In der Altmark, aber nur dort, kommt hinzu, dass die Immobilienpreise verfallen, für die Forscher ein deutliches Warnsignal. Der dritte Gefährdungsfaktor: Die Lebenserwartung ist geringer als im Schnitt, was auf Gesundheitsprobleme in der Bevölkerung schließen lässt (die ärztliche Versorgungsdichte fällt dagegen nicht aus dem Rahmen). Dazu kommt eine höhere Arbeitslosigkeit, samt der damit oft verbundenen höhere Quote überschuldeter Privathaushalte. Dass dann noch die Breitbandversorgung hinterherhinkt, macht das Bild komplett.
Vielfalt der Problemfaktoren
Aber so dick wie in der Altmark kommt es selten. Nur die benachbarte Region Anhalt-Bitterfeld-Wittenberg liefert nach der Untersuchung ähnliche Strukturdaten. Was entsteht, ist ein Bild großer Vielfalt der Problemfaktoren. Im Ruhrgebiet, seit Jahrzehnten im Strukturwandel, ist es vor allem die bleibend hohe Arbeitslosigkeit, die allerdings nicht zu Abwanderung führt. Die Soziallasten haben die Städte dort in die Verschuldung getrieben, der zweite große Gefährdungsfaktor.

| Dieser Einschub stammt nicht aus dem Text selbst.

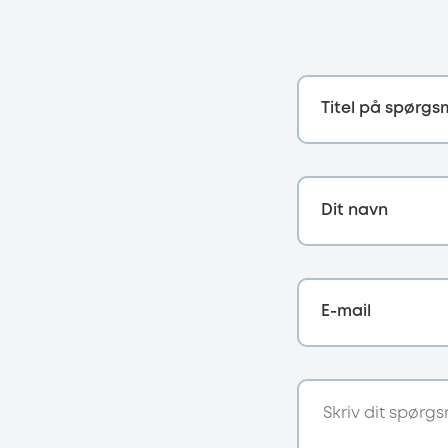
Titel på spørgs
Dit navn
E-mail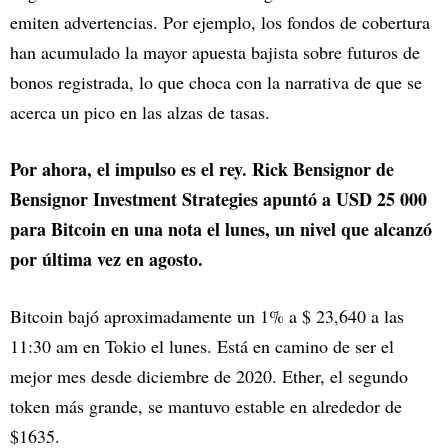
emiten advertencias. Por ejemplo, los fondos de cobertura
han acumulado la mayor apuesta bajista sobre futuros de
bonos registrada, lo que choca con la narrativa de que se
acerca un pico en las alzas de tasas.
Por ahora, el impulso es el rey. Rick Bensignor de
Bensignor Investment Strategies apuntó a USD 25 000
para Bitcoin en una nota el lunes, un nivel que alcanzó
por última vez en agosto.
Bitcoin bajó aproximadamente un 1% a $ 23,640 a las
11:30 am en Tokio el lunes. Está en camino de ser el
mejor mes desde diciembre de 2020. Ether, el segundo
token más grande, se mantuvo estable en alrededor de
$1635.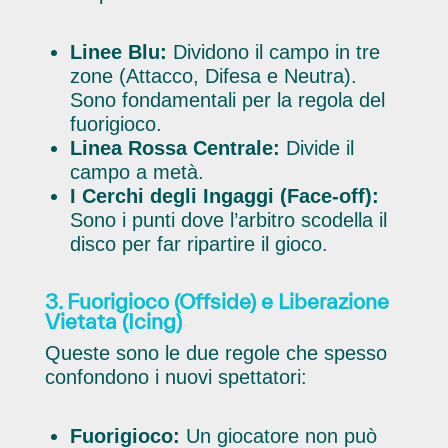
Linee Blu:
Dividono il campo in tre
zone (Attacco, Difesa e Neutra).
Sono fondamentali per la regola del
fuorigioco.
Linea Rossa Centrale:
Divide il
campo a metà.
I Cerchi degli Ingaggi (Face-off):
Sono i punti dove l’arbitro scodella il
disco per far ripartire il gioco.
3. Fuorigioco (Offside) e Liberazione
Vietata (Icing)
Queste sono le due regole che spesso
confondono i nuovi spettatori:
Fuorigioco:
Un giocatore non può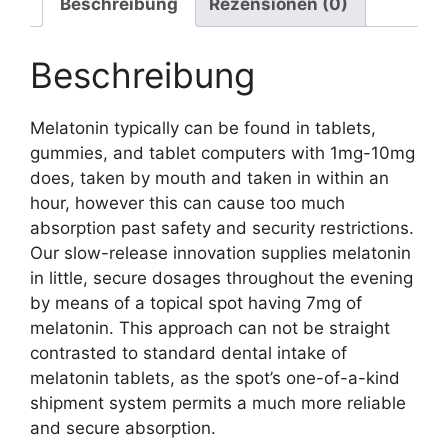
Beschreibung
Rezensionen (0)
Beschreibung
Melatonin typically can be found in tablets,
gummies, and tablet computers with 1mg-10mg
does, taken by mouth and taken in within an
hour, however this can cause too much
absorption past safety and security restrictions.
Our slow-release innovation supplies melatonin
in little, secure dosages throughout the evening
by means of a topical spot having 7mg of
melatonin. This approach can not be straight
contrasted to standard dental intake of
melatonin tablets, as the spot’s one-of-a-kind
shipment system permits a much more reliable
and secure absorption.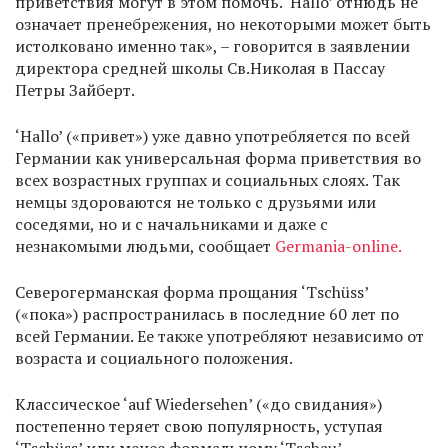
приветствия могут в этом помочь. ‘Hallo’ отнюдь не
означает пренебрежения, но некоторыми может быть
истолковано именно так», – говорится в заявлении
директора средней школы Св.Николая в Пассау
Петры Зайберт.
‘Hallo’ («привет») уже давно употребляется по всей
Германии как универсальная форма приветствия во
всех возрастных группах и социальных слоях. Так
немцы здороваются не только с друзьями или
соседями, но и с начальниками и даже с
незнакомыми людьми, сообщает
Germania-online.
Северогерманская форма прощания ‘Tschüss’
(«пока») распространилась в последние 60 лет по
всей Германии. Ее также употребляют независимо от
возраста и социального положения.
Классическое ‘auf Wiedersehen’ («до свидания»)
постепенно теряет свою популярность, уступая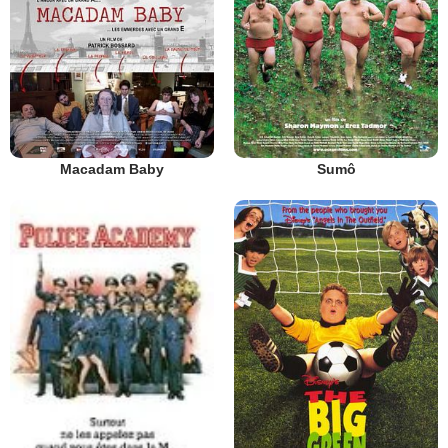
Macadam Baby
Sumô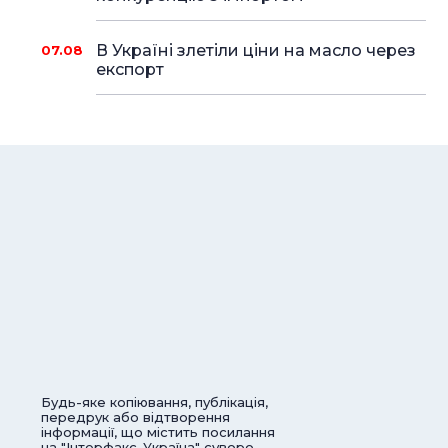
В Україні злетіли ціни на масло через
07.08
експорт
Будь-яке копіювання, публікація,
передрук або відтворення
інформації, що містить посилання
на "Інтерфакс-Україна" суворо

Doch in einer ähnlichen wirtschaftlichen Situation mit relativ hoher Arbeitslosigkeit durch Strukturveränderungen liegt die Gefährdung der Region Bremerhaven eher darin, dass dort die private Verschuldung über Konsumentenkredite besonders hoch ist – im Ruhrgebiet dagegen ist das nicht so. Die Infrastrukturprobleme in Rheinland-Pfalz sind Folge der hohen Kommunalverschuldung, ohne dass es landesweit sonstige Gefährdungsfaktoren gäbe. Bemerkenswert ist, dass in allen 19 Problemregionen bei der Kaufkraft der Bevölkerung die Warnlampe nicht aufleuchtet.
Muss der Bund ran?
Nach dem Grundgesetz ist der Bund aufgerufen zu handeln, wenn sich die Lebensverhältnisse regional in gravierender Weise auseinanderentwickeln. Die IW-Forscher sehen diese Notwendigkeit, was die wirtschaftliche Situation betrifft, vorerst nicht. Obwohl sie drei Regionen – zwei im Ruhrgebiet und die Region Bremerhaven – mit Blick darauf als „potenziell abgehängt“ bezeichnen, halten sie die Gesamtsituation nicht für alarmierend. „Signifikant divergierende Entwicklungen und damit möglicher regionalpolitscher Handlungsbedarf für die Bundespolitik wurden im Bereich Wirtschaft nicht festgestellt“, heißt es in der Studie. Anders dagegen sieht es bei der Bevölkerungsentwicklung aus. Hier gebe es Handlungsbedarf in kleinstädtischen und ländlichen Gebieten im Osten, um einer „Abwärtsspirale aus Schrumpfungs- und Alterungsprozessen entgegenzuwirken“.
Das IW empfiehlt hier unter anderem Initiativen zur Vermeidung von Wohnungsleerstand und den Ausbau des Schienenverkehrs, um eine bessere Anbindung an städtische Räume zu schaffen. Doch insgesamt habe der ländliche Raum in Deutschland wenig wirtschaftliche Probleme. Die Bundesregierung hat unlängst erste regionalpolitische Maßnahmen besprochen, wie sie Ergebnisse der von ihr im vorigen Jahr eingesetzten "Kommission Gleichwertige Lebensverhältnisse" umsetzen will.